IPM or Integrated Pest Management
The farm portion of Bishop’s Orchard started a Community Supported Agriculture Program in 2011. As a part of that program our subscribers are sent weekly farm updates. One of the most important issues addressed by the program director has been the topic of IPM or Integrated Pest Management, organics and how the two relate and how they differ. Based on the type of questions from our Farm Market and PYO customers in regard to pest management and the “why aren’t you organic” issue, we feel an overview of the topic is an excellent educational resource for our customers and employees.
The definition of organics is very simple; only products derived from naturals sources, thereby using no synthetic chemicals of fertilizers.
The definition of IPM is not so simple. The following are 3 definitions of IPM.
From the Food and Agriculture Organization (FAO) of the United Nations: IPM is an ecosystem approach to crop production that combines different management strategies and practices to grow a healthy crop and minimize the use of pesticides. FAO promotes IPM as the preferred approach to crop production and regards it as a pillar of sustainable crop production.
California Department of Pesticide Regulation: IPM is a pest-management strategy that focuses on long-term prevention or suppression of pest problems through a combination of techniques such as monitoring for pest presence and establishing treatment threshold levels, using non-chemical practices to make the habitat less conducive to pest development, improving sanitation, and employing mechanical and physical controls. Pesticides that pose the least possible hazard and are effective in a manor that minimizes risks to people, property, and the environment, are used only after careful monitoring indicates they are needed according to pre-established guidelines and treatment thresholds.
Environmental Protection Agency: IPM is an effective and environmentally sensitive approach to pest management that relies on a combination of common sense practices. IPM programs use current, comprehensive information on the lifecycles of pests and their interaction with the environment. This information, in combination with available pest control methods, is used to manage pest damage by the most economical means, and with the least possible hazard to people, property, and the environment.
Early farming was obviously all “organic.” Pest control for Nathan Hale’s family, farmers in the Coventry, CT area in the mid-late 1700’s, was to send crews of people out in the orchard and pick bugs from the trees! Organic compounds continued to be the backbone of most farms into the mid 1900’s. Unfortunately, some of those “organic products” contained lead, nicotine, arsenic, and mercury. Synthetics came fast and furious in the middle of the century without a strong concern for long-term ramifications. Thankfully, things began to change, and in the 1960’s, researchers first used the term IPM. By 1975, the United States Department of Agriculture (USDA) cooperative extension service had an IPM program in every state. The writing was on the wall; a steady diet of field sanitation was not a sustainable way to go. This is also around the same time the “organic movement” took hold in small pockets through out the country. Both ideas took hold around the same time, both made substantial progress over the next forty years, and both had a goal of long-term sustainability as it related to farming and land stewardship. One, however, was a simple, easy, and highly-marketed (marketable) program, while the other was almost unknown beyond agricultural and university circles and was a more difficult concept. The main difference between them is one chooses organic-only products, while the other can, when needed, incorporate synthetically-produced products.

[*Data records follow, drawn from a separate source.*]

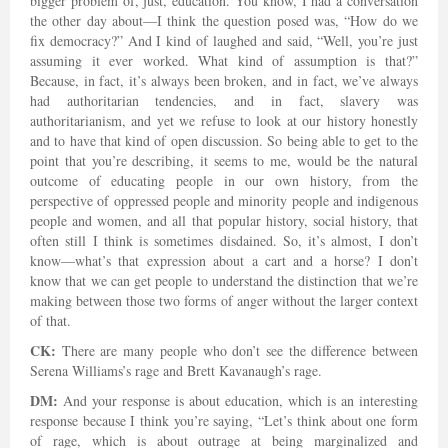
bigger problem of, just, education. You know, I had a conversation
the other day about—I think the question posed was, “How do we
fix democracy?” And I kind of laughed and said, “Well, you’re just
assuming it ever worked. What kind of assumption is that?”
Because, in fact, it’s always been broken, and in fact, we’ve always
had authoritarian tendencies, and in fact, slavery was
authoritarianism, and yet we refuse to look at our history honestly
and to have that kind of open discussion. So being able to get to the
point that you’re describing, it seems to me, would be the natural
outcome of educating people in our own history, from the
perspective of oppressed people and minority people and indigenous
people and women, and all that popular history, social history, that
often still I think is sometimes disdained. So, it’s almost, I don’t
know—what’s that expression about a cart and a horse? I don’t
know that we can get people to understand the distinction that we’re
making between those two forms of anger without the larger context
of that.
CK:
There are many people who don’t see the difference between
Serena Williams’s rage and Brett Kavanaugh’s rage.
DM:
And your response is about education, which is an interesting
response because I think you’re saying, “Let’s think about one form
of rage, which is about outrage at being marginalized and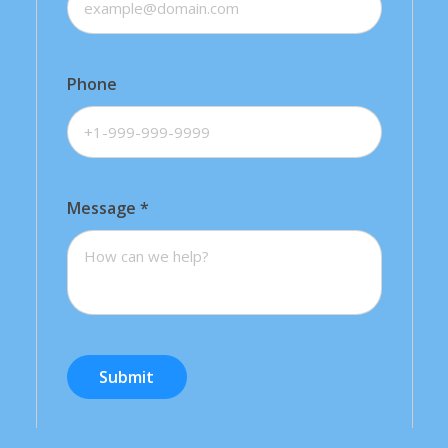
Phone
Message
*
Submit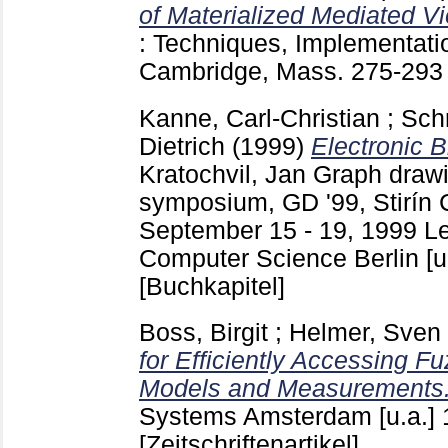
of Materialized Mediated V
: Techniques, Implementati
Cambridge, Mass.
275-29
Kanne, Carl-Christian
;
Schr
Dietrich
(1999)
Electronic 
Kratochvil, Jan
Graph drawin
symposium, GD '99, Stirín 
September 15 - 19, 1999 Le
Computer Science Berlin [u
[Buchkapitel]
Boss, Birgit
;
Helmer, Sven
for Efficiently Accessing F
Models and Measurements
Systems Amsterdam [u.a.]
[Zeitschriftenartikel]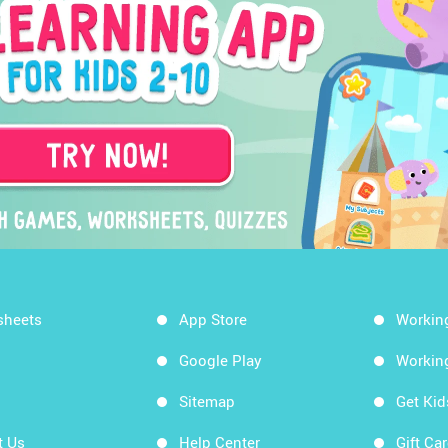
sheets
App Store
Workin
Google Play
Workin
Sitemap
Get Ki
t Us
Help Center
Gift Ca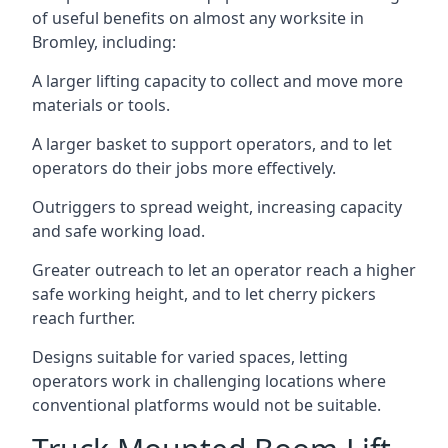
of useful benefits on almost any worksite in
Bromley, including:
A larger lifting capacity to collect and move more
materials or tools.
A larger basket to support operators, and to let
operators do their jobs more effectively.
Outriggers to spread weight, increasing capacity
and safe working load.
Greater outreach to let an operator reach a higher
safe working height, and to let cherry pickers
reach further.
Designs suitable for varied spaces, letting
operators work in challenging locations where
conventional platforms would not be suitable.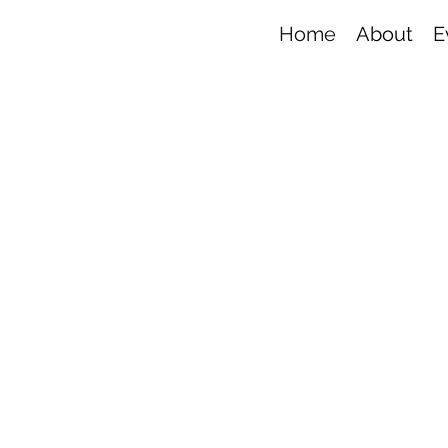
Home
About
E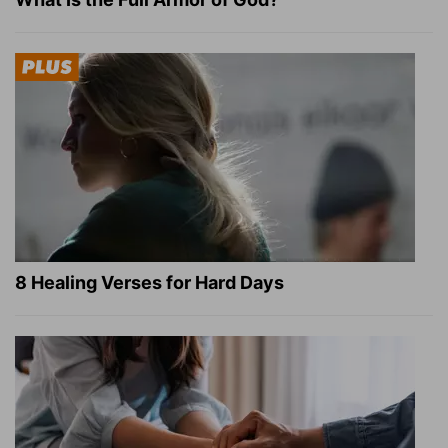
8 Healing Verses for Hard Days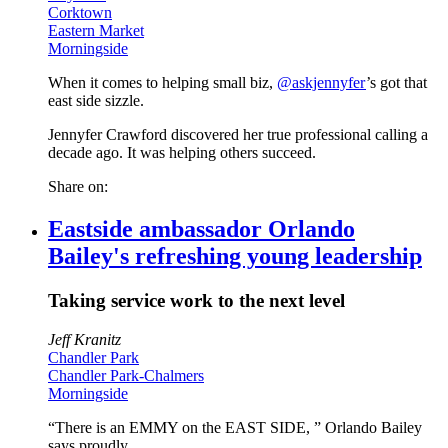
Corktown
Eastern Market
Morningside
When it comes to helping small biz,
@askjennyfer
’s got that
east side sizzle.
Jennyfer Crawford discovered her true professional calling a
decade ago. It was helping others succeed.
Share on:
Eastside ambassador Orlando
Bailey's refreshing young leadership
Taking service work to the next level
Jeff Kranitz
Chandler Park
Chandler Park-Chalmers
Morningside
“There is an EMMY on the EAST SIDE, ” Orlando Bailey
says proudly.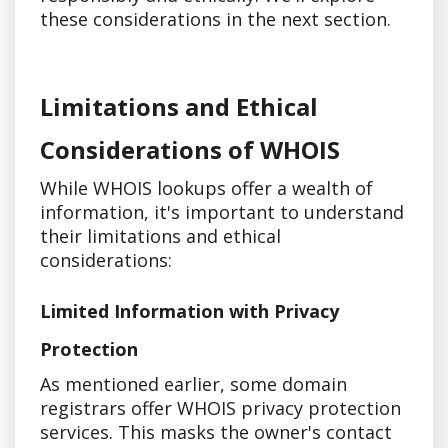
these considerations in the next section.
Limitations and Ethical
Considerations of WHOIS
While WHOIS lookups offer a wealth of
information, it's important to understand
their limitations and ethical
considerations:
Limited Information with Privacy
Protection
As mentioned earlier, some domain
registrars offer WHOIS privacy protection
services. This masks the owner's contact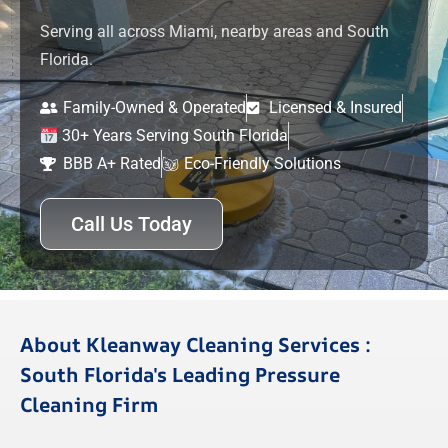
Serving all across Miami, nearby areas and South
Florida.
Family-Owned & Operated
Licensed & Insured
30+ Years Serving South Florida
BBB A+ Rated
Eco-Friendly Solutions
Call Us Today
About Kleanway Cleaning Services :
South Florida's Leading Pressure
Cleaning Firm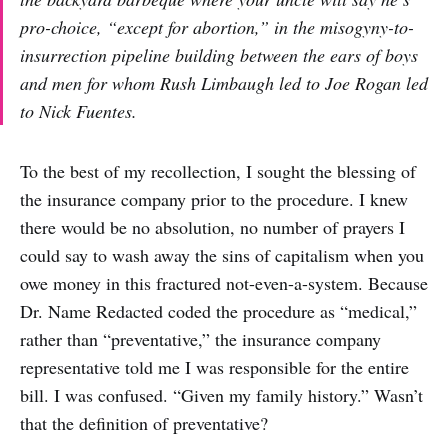
pro-choice, “except for abortion,” in the misogyny-to-
insurrection pipeline building between the ears of boys
and men for whom Rush Limbaugh led to Joe Rogan led
to Nick Fuentes.
To the best of my recollection, I sought the blessing of
the insurance company prior to the procedure. I knew
there would be no absolution, no number of prayers I
could say to wash away the sins of capitalism when you
owe money in this fractured not-even-a-system. Because
Dr. Name Redacted coded the procedure as “medical,”
rather than “preventative,” the insurance company
representative told me I was responsible for the entire
bill. I was confused. “Given my family history.” Wasn’t
that the definition of preventative?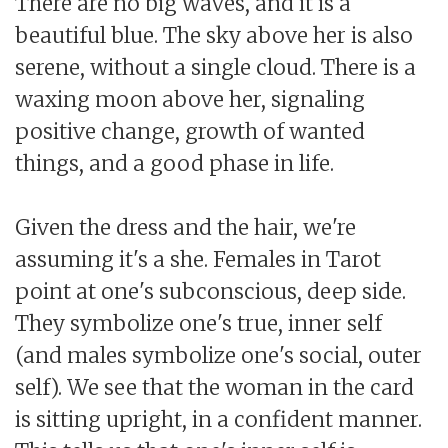
There are no big waves, and it is a
beautiful blue. The sky above her is also
serene, without a single cloud. There is a
waxing moon above her, signaling
positive change, growth of wanted
things, and a good phase in life.
Given the dress and the hair, we're
assuming it's a she. Females in Tarot
point at one's subconscious, deep side.
They symbolize one's true, inner self
(and males symbolize one's social, outer
self). We see that the woman in the card
is sitting upright, in a confident manner.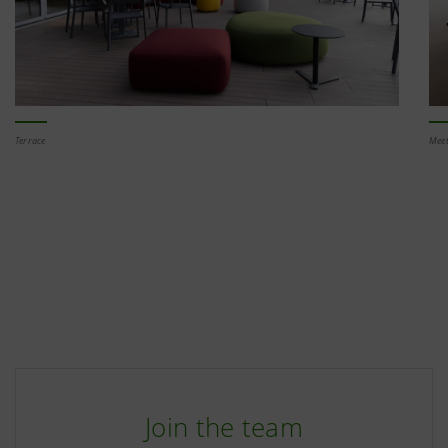
Terrace
Mee
Join the team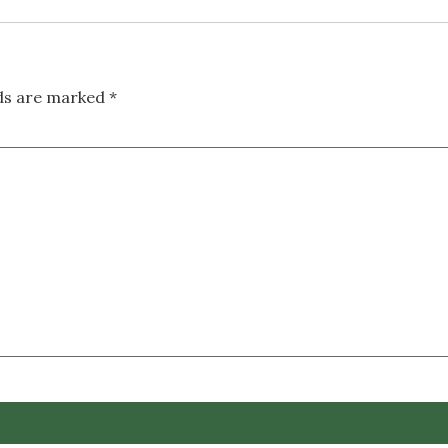
lds are marked
*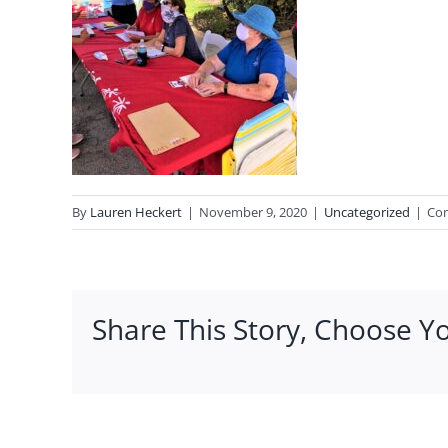
By
Lauren Heckert
|
November 9, 2020
|
Uncategorized
|
Co
Share This Story, Choose Y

An organic program is easier to follow in vegetables than in fruit trees, and from a commercial standpoint, easier in the west than east. The east’s humid wet summers make for conditions that make large-scale organic farming economically unviable for us. IPM lets us manage our crops in the most prudent fashion while maintaining an economic viability that allows us to keep an ongoing stewardship of the land. We, in addition to our own scouting, employ an independent pest advisor that surveys the orchard once a week. We look for predators (good bugs) as well as harmful insects.
What does this mean in terms of what we do? Let’s look at a few examples. Pears psylla is, potentially, one of the biggest problems we face with pears, but by monitoring for egg hatch in the spring and spraying oil (organic product) at the time of egg hatch, we can get season-long control.
Many growers use fumigants to prevent soil-borne problems with strawberries. We use Sudan grass which has natural fumigant properties.
Cucumber beetles are a big problem with squash. Crop rotation will minimize the problem, but we have gone further. By planting a perimeter of Hubbard squash (which attracts Cucumber Beetles) around their green and yellow squash, then, using a backpack sprayer, only spray the Hubbard squash, thereby reducing or eliminating sprays on the squash they harvest (and you eat). The Hubbard squash is not harvested, but only used as a tool.
Mites used to be a huge problem (and still are for many growers), but by maintaining predator numbers in the orchard we no longer need to spray for them (and probably have not for over ten years). We achieve this by judicious use and selection of the products we use for other pests.
We are proud of the significant effort we employ to minimize our environmental footprint while balancing the need to be economically viable. We have achieved this using a sound, structured IPM program. We are confident in our products, our safety, and our long-term future as a farm here in Guilford, CT.